The Company and certain of its directors, executive officers and other members of management and employees may be deemed to be participants in the solicitation of proxies in connection with the proposed transaction. Information about the directors and executive officers of Meadowbrook is set forth in its proxy statement for its 2014 annual meeting of shareholders, which was filed with the SEC on April 14, 2014, its annual report on Form 10-K for the fiscal year ended December 31, 2013, which was filed with the SEC on March 5, 2014, and in subsequent documents filed with the SEC, each of which can be obtained free of charge from the sources indicated above. Other information regarding the participants in the proxy solicitation of the shareholders of Meadowbrook and a description of their direct and indirect interests, by share holdings or otherwise, will be contained in the preliminary and definitive proxy statements and other relevant materials to be filed with the SEC when they become available.

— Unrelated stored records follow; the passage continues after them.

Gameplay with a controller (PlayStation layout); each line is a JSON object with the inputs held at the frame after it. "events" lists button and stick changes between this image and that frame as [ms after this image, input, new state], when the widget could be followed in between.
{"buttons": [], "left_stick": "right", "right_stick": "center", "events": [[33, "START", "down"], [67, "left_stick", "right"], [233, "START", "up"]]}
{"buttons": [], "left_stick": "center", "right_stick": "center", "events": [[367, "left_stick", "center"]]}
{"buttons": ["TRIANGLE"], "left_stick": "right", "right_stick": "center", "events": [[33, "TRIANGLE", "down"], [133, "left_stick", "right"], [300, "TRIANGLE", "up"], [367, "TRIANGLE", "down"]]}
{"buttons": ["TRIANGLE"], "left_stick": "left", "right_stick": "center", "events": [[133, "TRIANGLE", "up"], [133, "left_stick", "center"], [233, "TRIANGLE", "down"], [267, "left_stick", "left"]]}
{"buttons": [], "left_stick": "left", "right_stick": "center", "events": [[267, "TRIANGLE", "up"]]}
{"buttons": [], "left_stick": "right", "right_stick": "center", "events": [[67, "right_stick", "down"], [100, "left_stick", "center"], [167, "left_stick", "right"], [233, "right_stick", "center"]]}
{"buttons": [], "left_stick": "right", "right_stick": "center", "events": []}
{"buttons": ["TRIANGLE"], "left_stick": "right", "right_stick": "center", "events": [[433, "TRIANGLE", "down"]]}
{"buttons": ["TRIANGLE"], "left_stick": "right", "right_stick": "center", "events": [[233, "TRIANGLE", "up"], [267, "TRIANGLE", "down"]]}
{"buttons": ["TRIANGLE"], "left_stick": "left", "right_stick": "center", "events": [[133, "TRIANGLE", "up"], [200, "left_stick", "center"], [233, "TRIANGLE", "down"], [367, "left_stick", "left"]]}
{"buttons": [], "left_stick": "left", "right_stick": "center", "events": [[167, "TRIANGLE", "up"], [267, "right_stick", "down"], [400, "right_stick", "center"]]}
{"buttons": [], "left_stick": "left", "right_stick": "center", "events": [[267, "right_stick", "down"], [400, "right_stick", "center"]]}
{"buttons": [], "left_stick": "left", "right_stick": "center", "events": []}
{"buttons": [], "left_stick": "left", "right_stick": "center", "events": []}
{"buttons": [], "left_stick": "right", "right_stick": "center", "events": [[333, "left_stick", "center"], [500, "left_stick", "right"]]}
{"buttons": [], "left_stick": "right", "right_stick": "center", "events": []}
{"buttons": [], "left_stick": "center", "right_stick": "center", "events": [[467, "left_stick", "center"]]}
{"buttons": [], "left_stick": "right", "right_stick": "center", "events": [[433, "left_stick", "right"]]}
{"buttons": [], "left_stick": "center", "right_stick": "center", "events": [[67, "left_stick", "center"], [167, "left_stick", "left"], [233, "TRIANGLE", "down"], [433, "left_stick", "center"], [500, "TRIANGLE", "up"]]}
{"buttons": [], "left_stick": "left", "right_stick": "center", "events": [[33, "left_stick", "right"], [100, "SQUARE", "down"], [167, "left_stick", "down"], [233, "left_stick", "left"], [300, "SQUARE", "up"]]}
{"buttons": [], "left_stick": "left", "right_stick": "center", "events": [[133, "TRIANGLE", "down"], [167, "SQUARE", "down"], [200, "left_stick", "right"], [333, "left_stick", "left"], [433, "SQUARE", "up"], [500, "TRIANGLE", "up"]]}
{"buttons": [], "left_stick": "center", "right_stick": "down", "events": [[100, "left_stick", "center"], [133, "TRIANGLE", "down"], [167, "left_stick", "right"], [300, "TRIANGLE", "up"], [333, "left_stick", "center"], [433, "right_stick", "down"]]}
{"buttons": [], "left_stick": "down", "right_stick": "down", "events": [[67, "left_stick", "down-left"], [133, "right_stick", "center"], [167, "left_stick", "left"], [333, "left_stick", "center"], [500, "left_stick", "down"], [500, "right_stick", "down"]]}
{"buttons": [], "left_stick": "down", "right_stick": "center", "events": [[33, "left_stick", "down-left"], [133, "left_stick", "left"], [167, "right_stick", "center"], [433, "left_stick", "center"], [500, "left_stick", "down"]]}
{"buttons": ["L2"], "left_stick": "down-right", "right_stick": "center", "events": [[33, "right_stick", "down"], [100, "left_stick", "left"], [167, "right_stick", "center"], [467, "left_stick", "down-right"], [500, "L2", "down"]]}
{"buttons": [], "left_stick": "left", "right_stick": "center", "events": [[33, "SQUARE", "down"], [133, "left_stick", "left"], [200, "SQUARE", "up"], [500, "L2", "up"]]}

Cautionary Note Regarding Forward-Looking Statements

This communication may include certain statements which constitute forward-looking statements within the meaning of Section 27A of the Securities Act of 1933, as amended, and Section 21E of the Securities Exchange Act of 1934, as amended. These include statements regarding the intent, belief, or current expectations of management, including, but not limited to, those statements that use the words “believes,” “expects,” “anticipates,” “estimates,” or similar expressions. We intend these forward-looking statements to be covered by the safe harbor provisions for forward-looking statements in the Private Securities Litigation Reform Act of 1995. These forward-looking statements are subject to a number of risks and uncertainties, many of which are beyond control of the Company, which could cause actual results to differ materially from such statements. Risks and uncertainties relating to the proposed transaction with the Company include, but are not limited to: the risk that the Company’s shareholders do not approve the transaction; uncertainties as to the timing of the transaction; the risk that regulatory or other approvals required for the transaction are not obtained or are obtained subject to conditions that are not anticipated; competitive responses to the transaction; litigation relating to the transaction; disruptions of current plans and operations caused by the announcement and pendency of the proposed transaction; potential difficulties in employee retention as a result of the announcement and pendency of the proposed transaction; disruption from the proposed transaction making it more difficult to maintain relationships with agents, wholesalers, suppliers, customers, policyholders and regulators; and other factors described in the Company’s annual report on Form 10-K for the year ended December 31, 2013 filed with the U.S. Securities and Exchange Commission.